One of the unspoken pressures hovering over every player who takes the court for the University of North Carolina Tar Heels is the shadow of the greatest basketball player who ever lived. Once you put on that Carolina Blue and establish yourself as a key part of the latest Tar Heels team, you figuratively step into the shoes of Michael Jordan, while often literally wearing his shoes as well. What that means of course is you will always be compared to His Airness. This includes while you play at UNC and especially if you end up in the NBA. The names on this list consist of players who followed valiantly in Air Jordan’s Air Jordans with illustrious careers in North Carolina followed by excellent careers in the NBA. It also includes players that had comparable, better, or at least longer careers with the Tar Heels but who never made a mark in the pros. It even has some young guys who appeared as if they could be like Mike but never panned out as well as everyone may have hoped. Read on about these 15 North Carolina Tar Heels who could have been “the next Michael Jordan” but obviously were not.
15 Joseph Forte
One of the most disappointing pro players from the University of North Carolina that was seen as a possible “next Michael Jordan” was Joseph Forte. Forte had a great career as a scorer with the Tar Heels, averaging over 18 points and almost six rebounds per game over his two seasons. He was named ACC Rookie of the Year in 2000 and after an even better sophomore campaign, was named a consensus All-American and ACC co-Player of the Year in 2001. The Boston Celtics grabbed Forte with the 21st overall pick in the 2001 NBA Draft. He barely played in Boston however, averaging less than a point per game in only eight games before wearing out his welcome. He played his second year with the Seattle SuperSonics but that was his last season in the NBA. He did manage to play internationally and in the D-League for 15 years.
14 Rashad McCants
A key part of the Tar Heels highly rated 2002 recruiting class, Rashad McCants made his mark at the University of North Carolina right away during his freshman year when he averaged over 17 points per game. McCants upped his production during his sophomore year to 20 points per game as the Tar Heels returned to the NCAA tournament. In his junior year the Tar Heels developed into the best team in the nation winning the NCAA Championship in 2005. As a big time scorer, putting up over 17 points per game while at UNC, McCants fit the Jordan template. After being drafted with the 14th overall pick in the 2005 NBA Draft by the Minnesota Timberwolves however, he did not live up to the billing. Injuries became a problem during his second season, and McCants never really blossomed into a star during his four years in the NBA. He did manage to put up 10 points per game while in the league, and continued to play internationally and in the D-League over the next several years.
13 Jerry Stackhouse
Before he even headed to college, Jerry Stackhouse was being talked about as one of the best prep players to come out of the state of North Carolina since Michael Jordan. Stackhouse spent two years at the University of North Carolina, mostly coming off of the bench as a freshman as he scored over 12 points and grabbed five rebounds per game. He became a star in his sophomore year as he averaged almost 20 points and 8.2 rebounds per game while being named a consensus All-American and Sports Illustrated Player of the Year and leading the Tar Heels to the Final Four. The Jordan comparisons continued when he was selected with the third overall pick in the 1995 NBA Draft by the Philadelphia 76ers. Although he had a great career, and was twice named an All-Star, Stackhouse could not come close to matching Jordan’s impact. He did last 18 years in the NBA and finished averaging almost 17 points per game.

__Action item a__. Write out the passage of the article on former Tar Heels players from "15 Joseph Forte" to "for 15 years.", word for word.
The article and the entries come from unrelated sources.

__Records shown__.
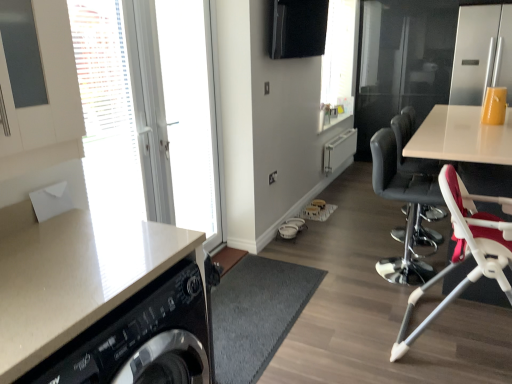
Question: Considering the relative sizes of transparent glass window screen at upper center, the 1th window screen when ordered from right to left, and white glossy countertop at lower left in the image provided, is transparent glass window screen at upper center, the 1th window screen when ordered from right to left, thinner than white glossy countertop at lower left?

Choices:
 (A) yes
 (B) no

Answer: (A)

Question: Is transparent glass window screen at upper center, the 1th window screen when ordered from right to left, wider than white glossy countertop at lower left?

Choices:
 (A) no
 (B) yes

Answer: (A)

Question: Can you confirm if transparent glass window screen at upper center, which appears as the first window screen when viewed from the back, is bigger than white glossy countertop at lower left?

Choices:
 (A) yes
 (B) no

Answer: (A)

Question: Is transparent glass window screen at upper center, the 1th window screen when ordered from right to left, far from white glossy countertop at lower left?

Choices:
 (A) yes
 (B) no

Answer: (A)

Question: Considering the relative positions of transparent glass window screen at upper center, which appears as the first window screen when viewed from the back, and white glossy countertop at lower left in the image provided, is transparent glass window screen at upper center, which appears as the first window screen when viewed from the back, behind white glossy countertop at lower left?

Choices:
 (A) yes
 (B) no

Answer: (A)

Question: In the image, is white plastic high chair at right positioned in front of or behind red fabric high chair at right, positioned as the second chair in back-to-front order?

Choices:
 (A) front
 (B) behind

Answer: (B)

Question: From a real-world perspective, is white plastic high chair at right positioned above or below red fabric high chair at right, arranged as the first chair when viewed from the front?

Choices:
 (A) above
 (B) below

Answer: (A)

Question: Would you say white plastic high chair at right is to the left or to the right of red fabric high chair at right, arranged as the first chair when viewed from the front, in the picture?

Choices:
 (A) right
 (B) left

Answer: (A)

Question: Is white plastic high chair at right spatially inside red fabric high chair at right, positioned as the second chair in back-to-front order, or outside of it?

Choices:
 (A) inside
 (B) outside

Answer: (B)

Question: From the image's perspective, is transparent glass window screen at upper center, which appears as the first window screen when viewed from the back, above or below white glossy door at left, which is counted as the first window, starting from the back?

Choices:
 (A) above
 (B) below

Answer: (A)

Question: From a real-world perspective, is transparent glass window screen at upper center, the second window screen in the left-to-right sequence, physically located above or below white glossy door at left, the 2th window from the front?

Choices:
 (A) below
 (B) above

Answer: (B)

Question: Relative to white glossy door at left, the 2th window from the front, is transparent glass window screen at upper center, the 1th window screen when ordered from right to left, in front or behind?

Choices:
 (A) behind
 (B) front

Answer: (A)

Question: Is transparent glass window screen at upper center, the 1th window screen when ordered from right to left, bigger or smaller than white glossy door at left, which is counted as the first window, starting from the back?

Choices:
 (A) big
 (B) small

Answer: (A)

Question: Is white glossy door at left, which ranks as the second window in back-to-front order, wider or thinner than white glass door at left, which is counted as the second window screen, starting from the right?

Choices:
 (A) wide
 (B) thin

Answer: (A)

Question: Considering the relative positions of white glossy door at left, which ranks as the second window in back-to-front order, and white glass door at left, the 1th window screen positioned from the left, in the image provided, is white glossy door at left, which ranks as the second window in back-to-front order, to the left or to the right of white glass door at left, the 1th window screen positioned from the left,?

Choices:
 (A) right
 (B) left

Answer: (B)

__Action item b__. Count the lines in the entries that contain the word "chair", and give only the number.

__Exercise output a__.
15 Joseph Forte
One of the most disappointing pro players from the University of North Carolina that was seen as a possible “next Michael Jordan” was Joseph Forte. Forte had a great career as a scorer with the Tar Heels, averaging over 18 points and almost six rebounds per game over his two seasons. He was named ACC Rookie of the Year in 2000 and after an even better sophomore campaign, was named a consensus All-American and ACC co-Player of the Year in 2001. The Boston Celtics grabbed Forte with the 21st overall pick in the 2001 NBA Draft. He barely played in Boston however, averaging less than a point per game in only eight games before wearing out his welcome. He played his second year with the Seattle SuperSonics but that was his last season in the NBA. He did manage to play internationally and in the D-League for 15 years.

__Exercise output b__. 4